At the next stop—just as promised—the driver reached out his hand, palm up, and waited. One by one, all the exiting commuters placed their hand just above his and mimed the gesture of dropping something into his palm. Some people laughed as they did this, some teared up—but everyone did it. The driver repeated the same lovely ritual at the next stop, too. And the next. All the way to the river.
We live in a hard world, my friends. Sometimes it’s extra difficult to be a human being. Sometimes you have a bad day. Sometimes you have a bad day that lasts for several years. You struggle and fail. You lose jobs, money, friends, faith, and love. You witness horrible events unfolding in the news, and you become fearful and withdrawn. There are times when everything seems cloaked in darkness. You long for the light but don’t know where to find it.
But what if you are the light? What if you’re the very agent of illumination that a dark situation begs for?
That’s what this bus driver taught me—that anyone can be the light, at any moment. This guy wasn’t some big power player. He wasn’t a spiritual leader. He wasn’t some media-savvy “influencer.” He was a bus driver—one of society’s most invisible workers. But he possessed real power, and he used it beautifully for our benefit.

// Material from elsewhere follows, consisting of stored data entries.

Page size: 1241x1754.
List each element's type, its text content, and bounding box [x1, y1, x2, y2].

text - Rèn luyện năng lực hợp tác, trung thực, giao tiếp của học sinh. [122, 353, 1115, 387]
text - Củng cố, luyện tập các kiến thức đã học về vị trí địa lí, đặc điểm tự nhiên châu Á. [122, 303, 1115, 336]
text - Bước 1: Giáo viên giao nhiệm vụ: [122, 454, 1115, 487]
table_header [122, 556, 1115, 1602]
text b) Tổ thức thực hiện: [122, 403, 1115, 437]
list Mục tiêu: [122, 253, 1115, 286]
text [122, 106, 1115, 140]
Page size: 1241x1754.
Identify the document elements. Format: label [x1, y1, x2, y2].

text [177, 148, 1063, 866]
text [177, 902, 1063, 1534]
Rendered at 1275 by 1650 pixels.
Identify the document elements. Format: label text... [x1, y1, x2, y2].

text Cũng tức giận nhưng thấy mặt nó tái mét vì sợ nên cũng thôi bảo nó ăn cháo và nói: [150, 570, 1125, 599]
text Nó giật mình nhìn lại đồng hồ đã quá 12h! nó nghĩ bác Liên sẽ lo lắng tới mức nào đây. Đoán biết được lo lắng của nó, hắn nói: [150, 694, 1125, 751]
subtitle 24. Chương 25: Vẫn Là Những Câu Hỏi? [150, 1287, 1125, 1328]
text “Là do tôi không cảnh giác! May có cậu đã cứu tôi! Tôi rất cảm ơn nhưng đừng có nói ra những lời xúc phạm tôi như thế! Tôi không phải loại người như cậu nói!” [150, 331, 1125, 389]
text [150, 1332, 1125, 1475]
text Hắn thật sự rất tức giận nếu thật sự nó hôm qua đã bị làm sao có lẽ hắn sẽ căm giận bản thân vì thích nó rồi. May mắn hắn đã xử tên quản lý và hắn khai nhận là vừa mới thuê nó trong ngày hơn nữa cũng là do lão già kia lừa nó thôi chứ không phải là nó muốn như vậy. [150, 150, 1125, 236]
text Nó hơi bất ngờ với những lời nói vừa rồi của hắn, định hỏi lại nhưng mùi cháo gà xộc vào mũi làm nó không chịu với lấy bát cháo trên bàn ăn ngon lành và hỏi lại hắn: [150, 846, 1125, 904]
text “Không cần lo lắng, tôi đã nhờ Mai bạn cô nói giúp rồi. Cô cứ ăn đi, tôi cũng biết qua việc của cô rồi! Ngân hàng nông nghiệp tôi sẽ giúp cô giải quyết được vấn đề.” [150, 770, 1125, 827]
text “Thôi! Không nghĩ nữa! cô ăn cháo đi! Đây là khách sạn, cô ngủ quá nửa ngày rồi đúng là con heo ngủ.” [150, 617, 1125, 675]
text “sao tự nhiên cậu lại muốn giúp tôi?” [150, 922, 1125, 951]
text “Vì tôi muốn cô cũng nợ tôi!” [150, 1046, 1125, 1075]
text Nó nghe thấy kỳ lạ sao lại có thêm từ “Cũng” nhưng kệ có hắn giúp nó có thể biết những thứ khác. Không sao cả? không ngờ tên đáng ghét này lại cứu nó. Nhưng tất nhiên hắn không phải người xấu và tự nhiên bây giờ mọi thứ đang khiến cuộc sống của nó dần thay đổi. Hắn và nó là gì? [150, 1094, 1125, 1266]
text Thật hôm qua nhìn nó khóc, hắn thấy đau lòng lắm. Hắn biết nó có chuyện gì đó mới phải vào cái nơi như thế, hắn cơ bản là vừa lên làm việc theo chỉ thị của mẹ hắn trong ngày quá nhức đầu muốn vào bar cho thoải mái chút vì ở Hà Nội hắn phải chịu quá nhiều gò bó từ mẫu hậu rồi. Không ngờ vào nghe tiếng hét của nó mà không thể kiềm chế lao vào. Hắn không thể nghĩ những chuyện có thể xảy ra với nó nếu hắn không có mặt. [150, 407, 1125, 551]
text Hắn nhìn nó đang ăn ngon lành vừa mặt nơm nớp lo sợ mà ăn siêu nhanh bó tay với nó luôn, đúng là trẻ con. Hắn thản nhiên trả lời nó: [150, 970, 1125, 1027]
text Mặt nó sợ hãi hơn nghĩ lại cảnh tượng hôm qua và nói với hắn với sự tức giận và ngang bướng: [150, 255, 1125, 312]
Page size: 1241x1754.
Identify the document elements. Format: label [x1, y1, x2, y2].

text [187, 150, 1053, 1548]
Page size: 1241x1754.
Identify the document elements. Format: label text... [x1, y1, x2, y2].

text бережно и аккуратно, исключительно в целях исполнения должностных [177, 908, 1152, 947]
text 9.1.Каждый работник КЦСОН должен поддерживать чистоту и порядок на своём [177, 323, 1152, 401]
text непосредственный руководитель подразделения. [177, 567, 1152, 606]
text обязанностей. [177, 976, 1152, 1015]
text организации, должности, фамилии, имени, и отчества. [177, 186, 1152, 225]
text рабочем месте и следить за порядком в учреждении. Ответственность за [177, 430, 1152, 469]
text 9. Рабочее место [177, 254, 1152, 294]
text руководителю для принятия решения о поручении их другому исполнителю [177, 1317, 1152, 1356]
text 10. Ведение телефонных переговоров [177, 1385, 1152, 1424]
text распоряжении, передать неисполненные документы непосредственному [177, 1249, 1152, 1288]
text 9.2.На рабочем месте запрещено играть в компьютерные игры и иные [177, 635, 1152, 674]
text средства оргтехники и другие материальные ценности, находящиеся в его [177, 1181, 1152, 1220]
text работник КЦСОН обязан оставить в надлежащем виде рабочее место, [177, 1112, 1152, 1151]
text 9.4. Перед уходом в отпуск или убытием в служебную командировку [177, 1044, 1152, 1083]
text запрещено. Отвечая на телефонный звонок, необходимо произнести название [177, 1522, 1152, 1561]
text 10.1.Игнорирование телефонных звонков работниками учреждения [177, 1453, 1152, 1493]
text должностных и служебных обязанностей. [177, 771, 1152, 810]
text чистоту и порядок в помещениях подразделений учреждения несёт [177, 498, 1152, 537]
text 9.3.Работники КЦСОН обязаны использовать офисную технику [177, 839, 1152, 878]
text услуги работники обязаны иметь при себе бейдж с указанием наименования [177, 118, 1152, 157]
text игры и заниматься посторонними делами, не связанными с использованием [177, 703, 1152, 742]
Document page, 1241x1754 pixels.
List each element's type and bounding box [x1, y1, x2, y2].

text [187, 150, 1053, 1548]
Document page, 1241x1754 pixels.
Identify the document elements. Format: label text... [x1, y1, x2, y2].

When life feels especially grim, or when I feel particularly powerless in the face of the world’s troubles, I think of this man and ask myself, What can I do, right now, to be the light? Of course, I can’t personally end all wars, or solve global warming, or transform vexing people into entirely different creatures. I definitely can’t control traffic. But I do have some influence on everyone I brush up against, even if we never speak or learn each other’s name. How we behave matters because within human society everything is contagious—sadness and anger, yes, but also patience and generosity. Which means we all have more influence than we realize.
No matter who you are, or where you are, or how mundane or tough your situation may seem, I believe you can illuminate your world. In fact, I believe this is the only way the world will ever be illuminated—one bright act of grace at a time, all the way to the river.”